よこみち【真読】№96「騒々しい葬列」
門火と聞くと家の戸口で焚く迎え火、送り火のことをつい連想する。30年ほど前、川崎市内のお寺でお盆の棚経手伝いでお檀家さんに伺うと、玄関先に金物の菓子箱の中に小さな木ぎれを入れて火を焚いていたのを憶えている。本編もそれのことかと思って読み始めたのだが、ご覧のようにそれはけたたましい音の爆竹のことだった。当世のこととしては横浜や長崎の中国人街の映像で見る春節のお祭りなどでバチバチとにぎやかに煙を吹き上げる光景が放送されることがあるが、日本の風俗としてはさほどに一般的だったのだろうか。
こうして立項されているところ見ると、加えて子登編の『世説故事苑』にも「爆竹」の立項のあるところを見ると、江戸時代には決してめずらしくないものであったようだが果たして他の資料の様子を知らない。
小正月行事の左義長(もしくはどんど焼き、かまくら等とも)では、燃え上がるワラと一緒に、竹や打木などの爆ぜる音が除魔の力を発するなどと民俗学では言うが、このあたりがなんとなくつながりがありそうではある。だが本編を振り返る時、これは葬儀の際に死者(を伴った葬列)が外へ出る時のこととあるので、しばらく左義長などの風俗は外して考えた方が良さそうだ。

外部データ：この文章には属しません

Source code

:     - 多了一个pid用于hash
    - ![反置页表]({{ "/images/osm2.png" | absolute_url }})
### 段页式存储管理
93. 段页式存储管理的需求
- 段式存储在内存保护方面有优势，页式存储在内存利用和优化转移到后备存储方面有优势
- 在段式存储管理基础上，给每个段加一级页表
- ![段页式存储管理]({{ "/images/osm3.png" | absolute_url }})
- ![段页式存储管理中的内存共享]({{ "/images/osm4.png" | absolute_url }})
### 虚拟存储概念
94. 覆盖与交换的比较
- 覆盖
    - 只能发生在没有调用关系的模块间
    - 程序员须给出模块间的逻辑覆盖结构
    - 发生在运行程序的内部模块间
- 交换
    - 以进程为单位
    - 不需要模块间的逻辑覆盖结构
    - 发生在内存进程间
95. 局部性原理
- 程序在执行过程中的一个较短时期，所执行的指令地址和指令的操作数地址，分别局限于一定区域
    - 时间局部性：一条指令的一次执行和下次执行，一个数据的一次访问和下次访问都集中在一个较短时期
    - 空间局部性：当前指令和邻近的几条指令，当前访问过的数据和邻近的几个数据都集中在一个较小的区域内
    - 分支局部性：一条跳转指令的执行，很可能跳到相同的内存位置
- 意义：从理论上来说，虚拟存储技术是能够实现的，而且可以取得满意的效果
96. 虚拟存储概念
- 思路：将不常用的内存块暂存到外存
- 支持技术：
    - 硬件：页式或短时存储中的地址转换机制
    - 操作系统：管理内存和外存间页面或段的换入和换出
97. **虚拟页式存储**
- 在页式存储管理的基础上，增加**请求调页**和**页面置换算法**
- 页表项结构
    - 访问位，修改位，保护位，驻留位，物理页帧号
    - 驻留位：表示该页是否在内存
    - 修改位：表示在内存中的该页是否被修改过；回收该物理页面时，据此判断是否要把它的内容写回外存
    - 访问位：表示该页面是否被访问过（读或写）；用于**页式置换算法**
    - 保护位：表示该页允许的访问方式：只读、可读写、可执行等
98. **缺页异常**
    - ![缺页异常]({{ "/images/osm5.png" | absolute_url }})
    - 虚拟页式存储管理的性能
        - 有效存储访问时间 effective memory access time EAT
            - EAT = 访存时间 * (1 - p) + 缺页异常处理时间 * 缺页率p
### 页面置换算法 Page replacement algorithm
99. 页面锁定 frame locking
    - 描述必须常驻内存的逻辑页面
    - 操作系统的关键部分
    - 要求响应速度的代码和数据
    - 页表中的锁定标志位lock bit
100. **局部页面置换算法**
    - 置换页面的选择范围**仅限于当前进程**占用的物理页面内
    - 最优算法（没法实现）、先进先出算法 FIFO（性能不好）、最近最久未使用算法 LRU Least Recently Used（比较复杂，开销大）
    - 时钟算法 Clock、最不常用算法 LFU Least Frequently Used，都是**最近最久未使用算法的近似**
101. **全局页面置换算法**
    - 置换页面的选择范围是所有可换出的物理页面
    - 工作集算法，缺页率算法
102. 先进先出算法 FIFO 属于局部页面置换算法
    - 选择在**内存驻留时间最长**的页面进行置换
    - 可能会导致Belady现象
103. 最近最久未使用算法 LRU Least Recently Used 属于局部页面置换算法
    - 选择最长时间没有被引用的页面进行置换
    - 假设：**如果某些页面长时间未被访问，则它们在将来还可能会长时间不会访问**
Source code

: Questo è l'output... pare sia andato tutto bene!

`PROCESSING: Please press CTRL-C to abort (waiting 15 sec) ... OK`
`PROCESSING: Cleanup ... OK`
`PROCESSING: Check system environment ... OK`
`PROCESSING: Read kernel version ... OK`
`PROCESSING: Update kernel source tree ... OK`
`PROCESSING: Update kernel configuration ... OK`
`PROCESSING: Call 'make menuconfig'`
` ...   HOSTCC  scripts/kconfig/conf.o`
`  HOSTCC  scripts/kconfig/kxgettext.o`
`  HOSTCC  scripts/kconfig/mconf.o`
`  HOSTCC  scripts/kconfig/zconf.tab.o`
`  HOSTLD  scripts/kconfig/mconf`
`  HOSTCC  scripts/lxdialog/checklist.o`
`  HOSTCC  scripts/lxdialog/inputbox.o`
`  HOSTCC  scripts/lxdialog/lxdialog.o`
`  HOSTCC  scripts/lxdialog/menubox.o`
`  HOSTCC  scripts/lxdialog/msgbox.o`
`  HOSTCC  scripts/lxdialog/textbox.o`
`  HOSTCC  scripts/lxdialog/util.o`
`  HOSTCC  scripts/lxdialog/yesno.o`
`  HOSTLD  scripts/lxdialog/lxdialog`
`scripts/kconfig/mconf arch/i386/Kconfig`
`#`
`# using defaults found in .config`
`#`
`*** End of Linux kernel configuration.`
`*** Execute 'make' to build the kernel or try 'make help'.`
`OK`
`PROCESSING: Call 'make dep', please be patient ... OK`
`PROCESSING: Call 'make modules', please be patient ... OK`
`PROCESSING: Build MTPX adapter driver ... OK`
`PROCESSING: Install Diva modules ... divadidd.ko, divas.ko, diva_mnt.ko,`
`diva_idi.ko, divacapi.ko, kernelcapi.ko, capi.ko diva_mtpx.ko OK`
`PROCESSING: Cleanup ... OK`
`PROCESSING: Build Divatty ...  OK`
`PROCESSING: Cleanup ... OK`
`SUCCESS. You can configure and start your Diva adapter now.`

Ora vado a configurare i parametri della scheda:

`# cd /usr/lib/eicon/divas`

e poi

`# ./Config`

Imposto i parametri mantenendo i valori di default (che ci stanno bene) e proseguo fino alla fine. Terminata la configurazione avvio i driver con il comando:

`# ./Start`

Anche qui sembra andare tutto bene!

こうなると新たな疑問が浮き上がる。ここでいう葬列が家を出る時の爆竹の風俗は、江戸時代には一般的であったものが近代では廃れたということなのだろうか。
これを検ずるに、まずは江戸時代には「門火」風俗が一般的であったかどうかを調べなければいけないが、今のところそうした調査データを調べていないのでなんとも言えない。さっき述べたように子登の『真俗仏事編』「門火」と『世説故事苑』「爆竹」の立項が現在抑えている資料というだけで、ほかは未見である。一方現在のことはというと、私の見聞する範囲ではそうした情報を知らないが、どこかにはあるかもしれない。この収集データの乏しい状態で憶測もなにもあったもんじゃないが、密かに感じていることをコメントしておきたい。
それは「爆竹の音」に対する生理的嫌悪のことだ。いや、嫌悪感があるからこそ除魔だろうという批判はちょっとお待ちいただきたい。葬送というセレモニーの中にこの「いやな音」のする爆竹を今の日本人は取り入れようとするだろうか、ということだ。
今でも山間の集落では畑や山に入る際の獣除けとして爆竹を(あるいはその音源を)鳴らすということはある。だがその音を葬送儀礼の中に持ち込むことはない。〈悲哀・寂寥・静謐・嗚咽〉など葬送が喚起するイメージと、爆竹の
〈騒然・喧噪〉たるイメージは対極にあるものだ。私が本編「門火」を読んで感じた違和感はおそらく多くの方が抱くものだと思う。
こう考えてくると、「門火の音」をめぐる感覚を通して、江戸時代から現代に到る日本人の葬送観になんらかの変化が生じたという疑いが起こってくる。このことはまだあまり問題にされたことがないようだがいかがなものだろう。